Hobson’s Choice (1954) dir. David Lean
Starring: Charles Laughton, Brenda De Banzie, John Mills, Daphne Anderson, Prunella Scales
By Alan Bacchus
David Lean’s marvellous humanist comedy, based on the play by Prunella Scales, is invisible to its age. Lean’s visual flare and eye for composition combined with working class rags to riches story looks as fabulous now as it did then.
Before David Lean started making colour films with big canvases on location he made even more and arguably even better smaller studio films in Britain. Lean was a dynamo with the camera, a style not that dissimilar from one of his contemporaries, Orson Welles. From 1942 to 1955, including 'Oliver Twist', 'Great Expectations', 'Brief Encounter', 'Hobson’s Choice' and 'Summertime', Lean managed to open up his confined locations using expressive constrasty lighting and deep focus photography techniques more in common with film noir.
Charles Laughton plays Hobson a cantankerous shoe store owner who works his three daughters to the bone, without any pay, for the sake of the family.

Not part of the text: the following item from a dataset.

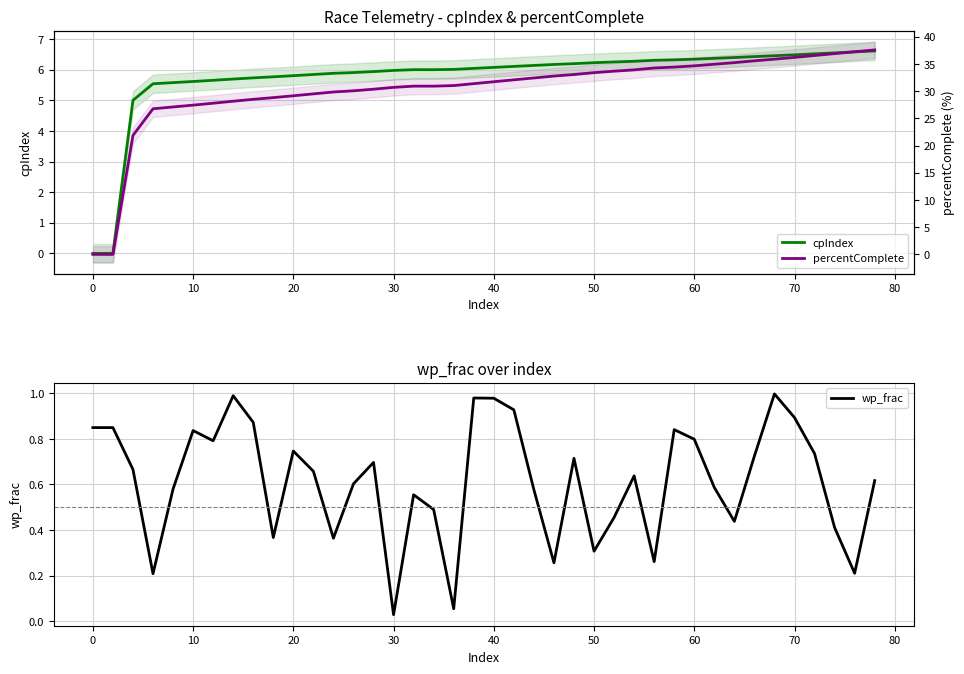

The value of wp_frac at 14 is 0.3. True or false?

False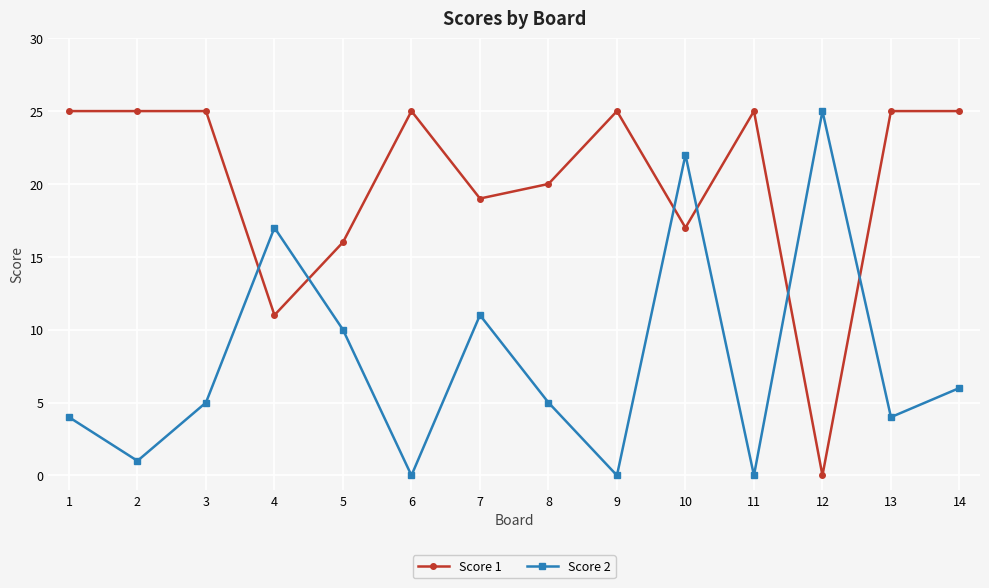

List the series in order of their overall mean, lowest first.

Score 2, Score 1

But they are all marrying age and so Hobson has to deal the prospect of a) losing his workstaff and b) having to pay a ‘settlement’ to their prospective husbands. Ever the stingy capitalist, Hobson has avoided this ‘choice’ as long as he can. With no other options Maggie decides to take it upon herself to find a husband. She doesn't look farther than the shoe shop and target's Hobson's best bootmaker Willie Mossop. Maggie convinces Willie of marriage not as romance, but mutual convenience, a business relationship which would help them start a new shoe business, find mates as well sticking it to the rueful Hobson.
London never looked better than through Lean's eye. The photography of the city’s fog drenched skies and rough cobblestone roads add invaluable texture and realism to the environment. His interior scenes mostly take place in the confined spaces of Hobson’s shop, or Maggie/Willie’s flat, yet Lean’s camera is surprisingly mobile and moves with elegance (and motivation) around the rooms with ease.

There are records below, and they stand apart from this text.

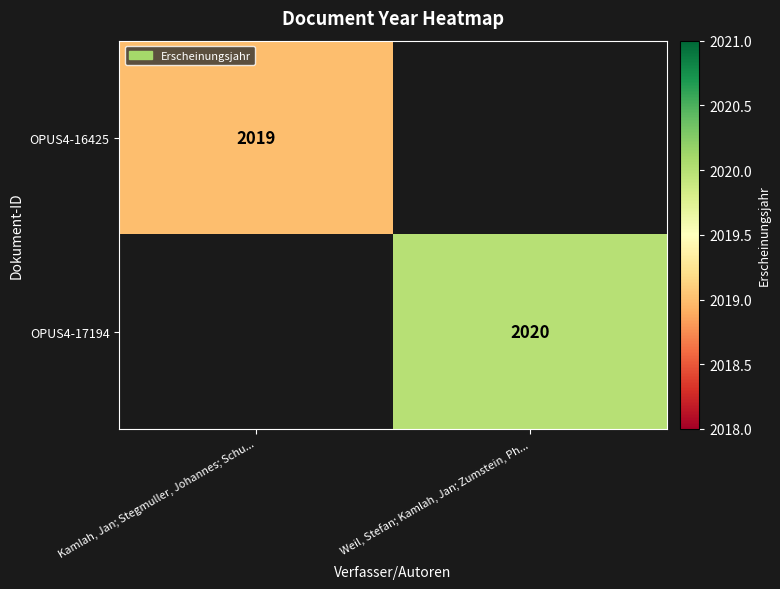

Count the number of data series in this chart.

2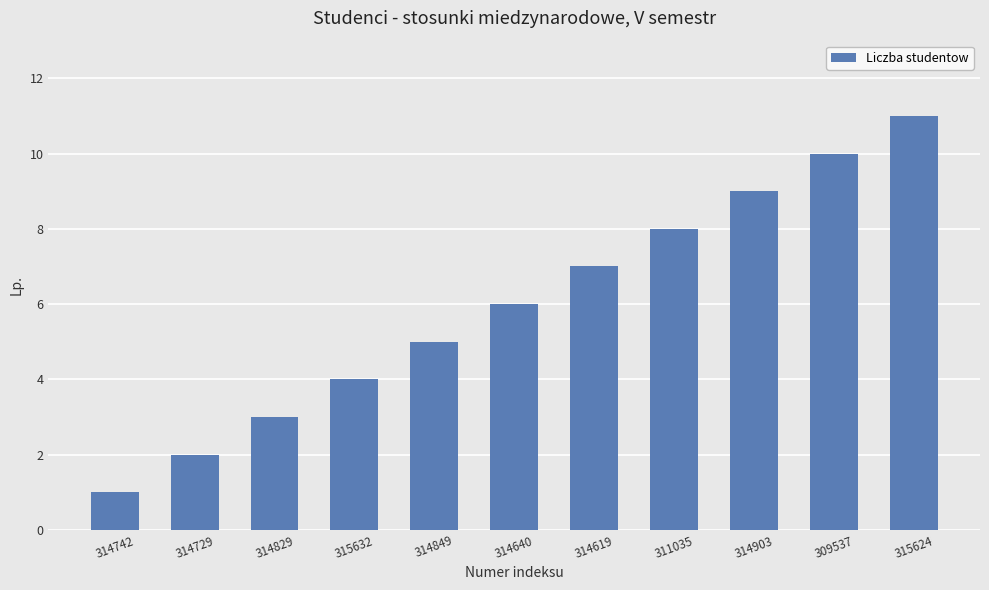

The chart shows a value of 13 at 311035. True or false?

False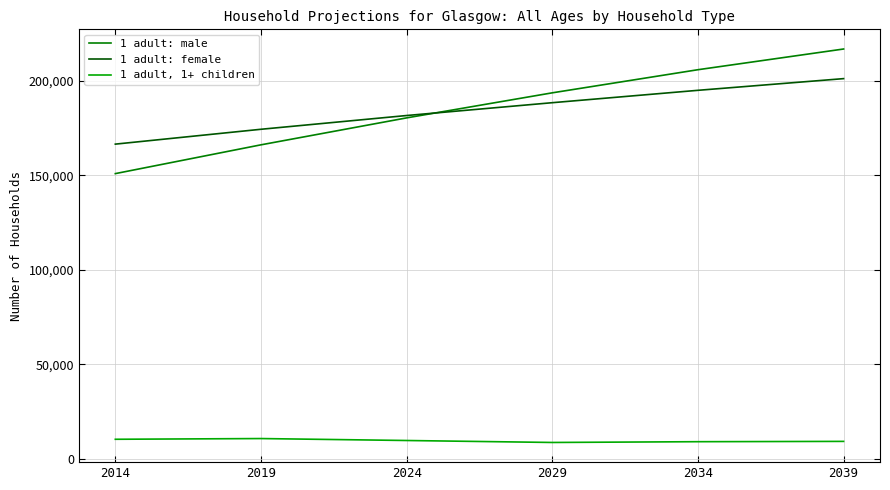

What is the difference between the highest and lowest values at 2039?

207846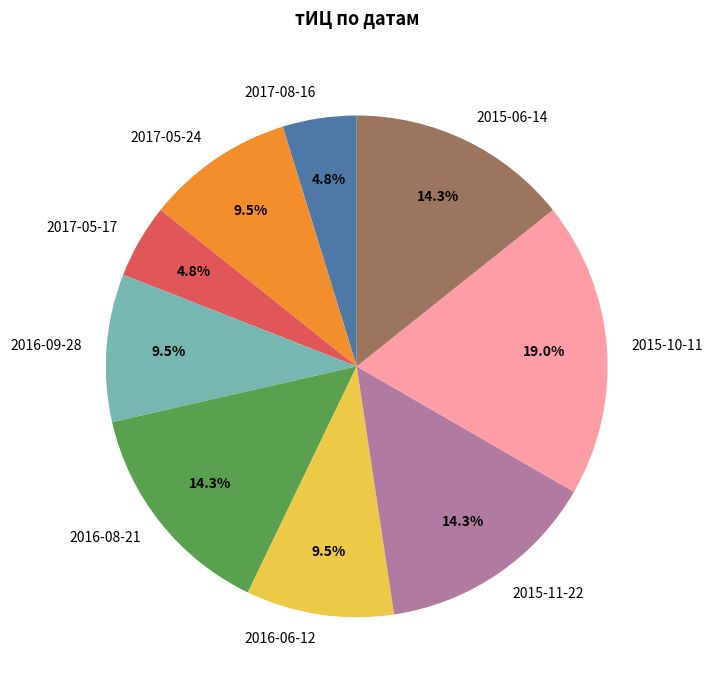

Approximately how many times larger is the value at 2017-05-24 compared to 2017-08-16?

2.0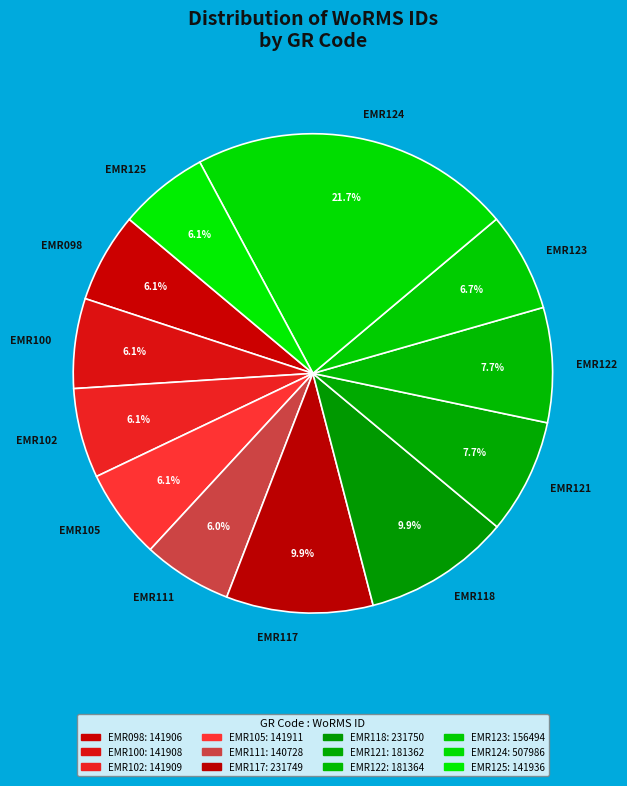

Which category has the biggest portion of the pie?

EMR124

As a working class triumph of will, the journey of Maggie from a subjgated worker drone spinster into an independent business woman and eventually loving wife is great storytelling. Charles Laughton is at his crabby best playing the stubborn and oppressive patriarch of the family who in his selfishness just can’t bear to see his daughter’s succeed. And so when we see Maggie decide to take her life into her own hands and choose her own destiny it’s marvelously inspiring.

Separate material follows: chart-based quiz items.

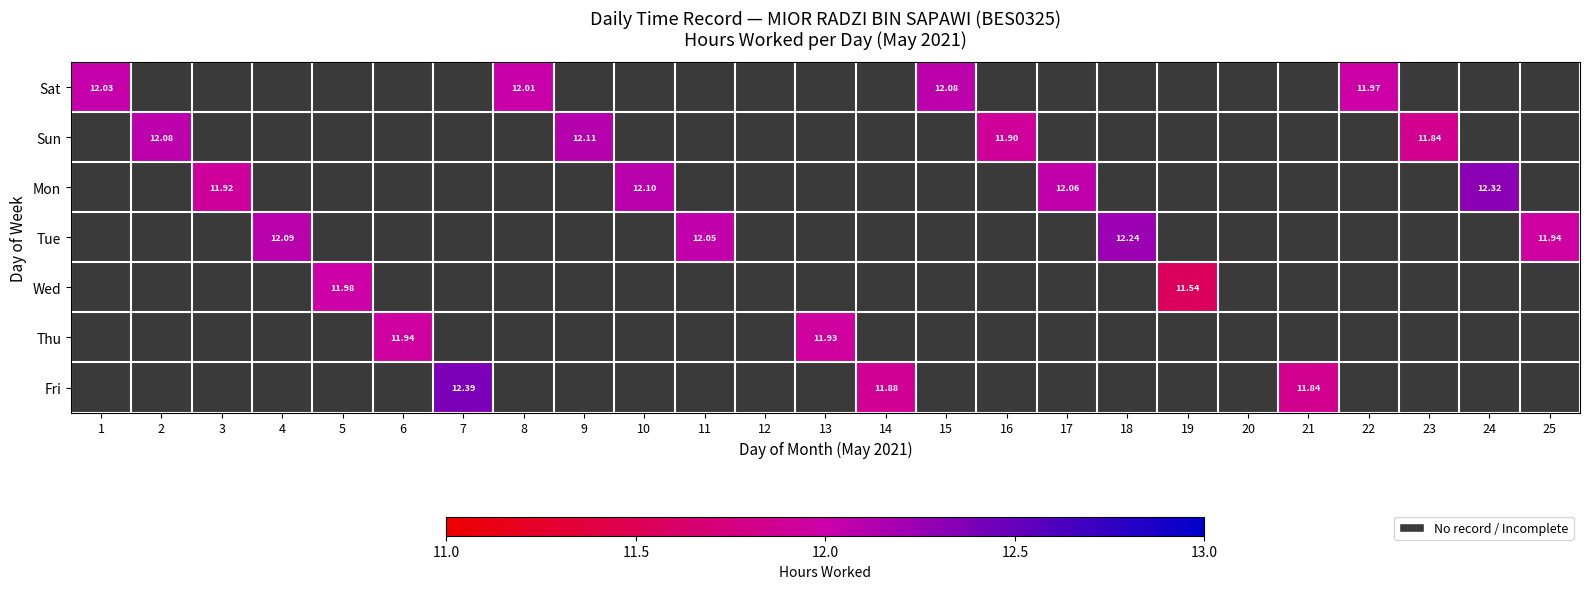

Count the number of data series in this chart.

7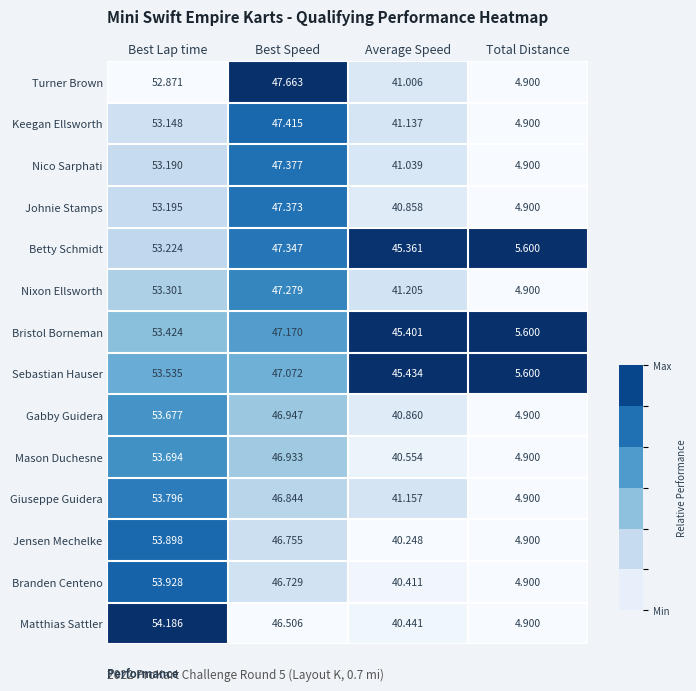

Which category has the highest value in the Mason Duchesne series?

Best Lap time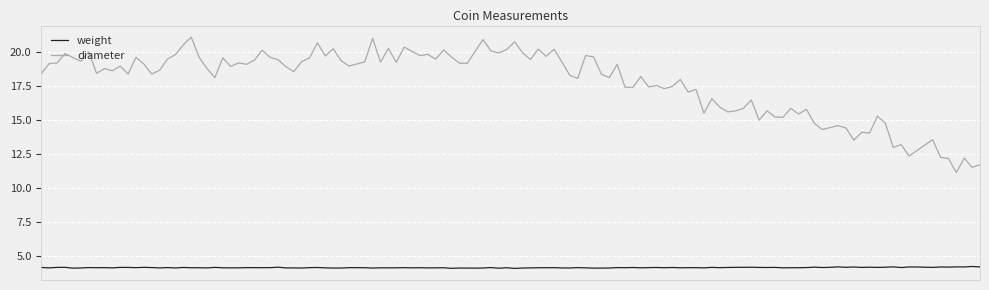

List the series in order of their overall mean, highest first.

diameter, weight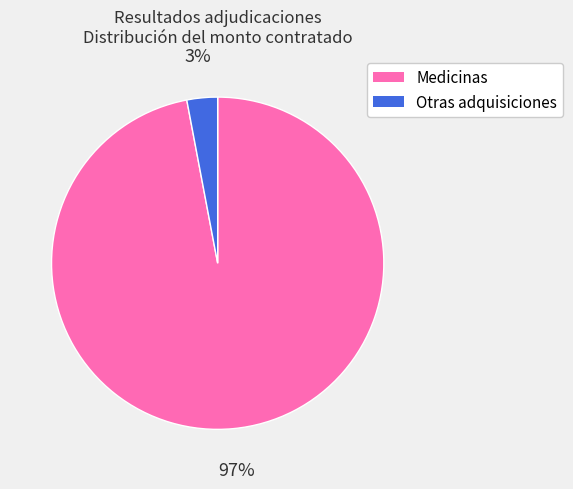

How many slices are in this pie chart?

2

In the second act, as we see Maggie lift herself up and go through the machinations of starting her own shoe business it becomes a smart business story. In fact, I was reminded of how we saw Claudette Colbert engineer her own pancake business with Louise Beavers in ‘Imitation of Life’.
John Mills as Maggie’s husband is perhaps overly characterized as a childish nave completely naive and complicit to whatever Maggie says or does. If anything Willie’s roll could have been strengthened by emphasizing his contribution to Maggie’s business as a real boot artist. But as comedy, his simplicity overcomes any deficiencies. In the final act when Willie and Maggie have to get married, and thus, CONSUMATE Lean takes his time to craft a humourous climax (pun intended) showing the frightening moments before Willie has to finally go to bed with Maggie. Of course sex is never mentioned, but the subtextual and visual suggestions make the buildup surprisingly tense.
“Hobson’s Choice” expresses themes of feminism, humanity and both condemns and celebrates capitalism with a light British comedic flare, and of course David Lean’s superb filmmaking skills.